Peter Turner Memorial Lecture: Fiona Clark

Peter Turner Memorial Lecture: Fiona Clark

Te Papa Tongarewa Soundings Theatre

19 August 2022, 8:00 pm – 9:30 pm Register here

Each year the College of Creative Arts brings an internationally significant photographic historian, theorist or artist to Wellington to deliver the annual Peter Turner Memorial Lecture.

The lecture has been established in the memory of the late Peter Turner—photographic historian, curator, author, editor, publisher and teacher. Associated with the memorial lecture is a Masters scholarship in Peter Turner’s name in documentary photography at Whiti o Rehua School of Art, Massey University.

The scholarship and memorial lecture series were launched in 2008 and are supported by a funds appeal. Donations to the fund may be made to the Massey University Foundation.

Massey University’s Whiti o Rehua School of Art, in partnership with Te Papa Tongarewa is delighted to announce the 2022 Peter Turner Memorial Lecture.

Fiona Clark is a practising queer artist – primarily a photographer – living in an ex-milk processing factory building in rural Tikorangi, North Taranaki since 1975. It is home to her work, archives and ‘doings’. The factory sits on a piece of land of 8 acres, with native bush, a garden and a waterway. She has worked to create her own economy to survive and produce her work – which is longitudinal in its nature. In this year’s lecture Fiona will give an overview of her process and working methods and share insights into her community based practice.

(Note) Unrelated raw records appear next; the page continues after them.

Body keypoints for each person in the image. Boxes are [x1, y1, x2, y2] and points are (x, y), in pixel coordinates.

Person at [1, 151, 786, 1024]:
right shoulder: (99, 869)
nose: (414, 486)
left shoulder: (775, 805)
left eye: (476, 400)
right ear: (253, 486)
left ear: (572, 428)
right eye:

Fiona Clark received a Diploma in Fine Arts (Hons) from Elam School of Fine Arts, University of Auckland, in 1975, focusing on performance and sculpture, though photography became her favoured medium. She has developed her practice from this time, undertaking in-depth, long term photographic projects documenting specific social groups including transgender, gay and lesbian communities, bodybuilders, AIDS /HIV body positive, and local Iwi.

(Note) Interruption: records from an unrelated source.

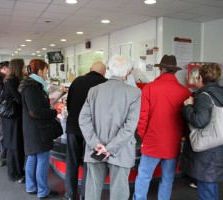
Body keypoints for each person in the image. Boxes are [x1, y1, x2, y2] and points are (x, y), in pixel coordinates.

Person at [79, 55, 141, 200]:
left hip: (96, 150)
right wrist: (110, 148)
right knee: (119, 193)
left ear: (109, 70)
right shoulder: (134, 93)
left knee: (92, 192)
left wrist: (95, 144)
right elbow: (130, 126)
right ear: (127, 73)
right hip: (120, 151)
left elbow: (83, 119)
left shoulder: (94, 90)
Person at [133, 55, 191, 200]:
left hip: (152, 140)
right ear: (175, 72)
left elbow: (143, 117)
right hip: (173, 143)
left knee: (144, 176)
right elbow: (186, 120)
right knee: (168, 179)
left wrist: (143, 136)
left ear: (160, 70)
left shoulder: (149, 88)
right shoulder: (185, 92)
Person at [181, 63, 223, 200]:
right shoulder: (220, 93)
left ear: (201, 78)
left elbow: (199, 121)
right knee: (212, 187)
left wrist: (188, 107)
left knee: (206, 190)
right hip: (216, 146)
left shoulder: (204, 95)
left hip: (206, 152)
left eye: (197, 77)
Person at [64, 62, 107, 200]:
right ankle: (84, 194)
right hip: (92, 132)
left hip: (73, 127)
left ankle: (69, 195)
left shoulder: (77, 81)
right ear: (104, 73)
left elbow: (69, 103)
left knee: (72, 163)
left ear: (90, 69)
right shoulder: (105, 84)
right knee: (89, 164)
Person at [19, 59, 59, 199]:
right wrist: (53, 113)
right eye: (46, 71)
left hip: (33, 129)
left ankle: (31, 186)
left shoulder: (32, 85)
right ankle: (42, 191)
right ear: (40, 71)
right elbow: (35, 111)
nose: (46, 75)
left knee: (33, 158)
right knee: (42, 158)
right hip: (38, 130)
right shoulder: (32, 87)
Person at [2, 58, 25, 183]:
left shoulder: (13, 80)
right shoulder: (12, 81)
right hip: (12, 118)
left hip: (15, 118)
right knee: (14, 146)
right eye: (23, 67)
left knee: (18, 146)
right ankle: (14, 174)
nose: (24, 69)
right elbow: (20, 99)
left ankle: (19, 171)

Her work was included in, but subsequently removed from the first survey of contemporary photography, The Active Eye, organised and toured by the Manawatu Art Gallery in 1975-6, a problematic act of censorship in response to public outcry at her photographs’ subject matter. Since then, her works have been included in exhibitions at many public galleries.

Clark lives and works in Tikorangi, where she has created ‘a base’ in the old dairy factory she owns and develops her extensive archives.

More recently the documentary film Unafraid – 2021, examines her work and practise.


Fiona Clark, Carmen Rupe on her 70th Birthday, October 2006. Wellington.